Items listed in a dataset
^^^^^^^^^^^^^^^^
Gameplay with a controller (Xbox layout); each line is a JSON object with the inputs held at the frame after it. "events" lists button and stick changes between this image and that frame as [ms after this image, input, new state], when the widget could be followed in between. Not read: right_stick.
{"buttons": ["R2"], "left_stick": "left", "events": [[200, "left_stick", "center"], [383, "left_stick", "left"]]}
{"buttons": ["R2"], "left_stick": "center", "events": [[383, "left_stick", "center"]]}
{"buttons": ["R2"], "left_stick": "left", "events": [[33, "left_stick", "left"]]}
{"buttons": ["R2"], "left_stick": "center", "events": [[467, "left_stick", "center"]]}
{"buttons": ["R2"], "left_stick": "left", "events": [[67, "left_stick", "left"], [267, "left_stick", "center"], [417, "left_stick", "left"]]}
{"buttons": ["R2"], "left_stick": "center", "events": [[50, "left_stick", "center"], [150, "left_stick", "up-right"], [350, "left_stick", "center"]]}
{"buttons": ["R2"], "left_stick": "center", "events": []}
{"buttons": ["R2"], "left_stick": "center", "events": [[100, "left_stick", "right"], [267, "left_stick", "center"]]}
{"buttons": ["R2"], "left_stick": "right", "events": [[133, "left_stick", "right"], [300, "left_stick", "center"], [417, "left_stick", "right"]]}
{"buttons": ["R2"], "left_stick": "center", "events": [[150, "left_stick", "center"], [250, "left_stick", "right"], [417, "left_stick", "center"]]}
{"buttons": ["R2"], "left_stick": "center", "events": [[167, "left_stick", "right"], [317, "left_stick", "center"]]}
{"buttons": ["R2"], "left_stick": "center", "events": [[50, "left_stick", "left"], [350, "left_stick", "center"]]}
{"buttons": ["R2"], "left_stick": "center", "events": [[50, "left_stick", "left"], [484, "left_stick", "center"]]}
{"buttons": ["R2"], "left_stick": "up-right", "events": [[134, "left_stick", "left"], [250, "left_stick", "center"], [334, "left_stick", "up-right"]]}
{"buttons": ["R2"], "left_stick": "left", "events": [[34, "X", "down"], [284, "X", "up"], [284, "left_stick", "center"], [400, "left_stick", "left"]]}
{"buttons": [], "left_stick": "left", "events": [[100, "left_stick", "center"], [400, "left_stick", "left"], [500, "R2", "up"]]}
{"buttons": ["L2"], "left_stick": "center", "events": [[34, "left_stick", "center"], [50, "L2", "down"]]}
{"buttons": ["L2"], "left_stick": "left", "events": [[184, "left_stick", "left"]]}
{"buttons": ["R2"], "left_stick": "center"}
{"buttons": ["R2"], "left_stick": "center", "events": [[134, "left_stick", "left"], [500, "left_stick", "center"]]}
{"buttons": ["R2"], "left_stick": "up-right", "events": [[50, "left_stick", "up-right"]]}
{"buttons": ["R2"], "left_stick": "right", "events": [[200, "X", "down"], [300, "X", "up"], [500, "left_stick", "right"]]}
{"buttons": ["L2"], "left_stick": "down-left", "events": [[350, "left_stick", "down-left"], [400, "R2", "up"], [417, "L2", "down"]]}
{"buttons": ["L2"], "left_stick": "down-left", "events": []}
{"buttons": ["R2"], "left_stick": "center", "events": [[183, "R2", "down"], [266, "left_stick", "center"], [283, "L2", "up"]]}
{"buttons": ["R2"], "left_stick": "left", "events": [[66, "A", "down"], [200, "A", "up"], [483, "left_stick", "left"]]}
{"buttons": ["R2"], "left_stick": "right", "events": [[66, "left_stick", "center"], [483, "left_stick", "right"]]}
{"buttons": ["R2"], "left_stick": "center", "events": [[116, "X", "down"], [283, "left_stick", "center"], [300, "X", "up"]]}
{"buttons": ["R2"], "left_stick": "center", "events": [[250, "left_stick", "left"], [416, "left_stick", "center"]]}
^^^^^^^^^^^^^^^^
- EXERCISE REQUIREMENTS
Report, using only a number, how many lines above hold the word "down".

- ANSWER BOX
8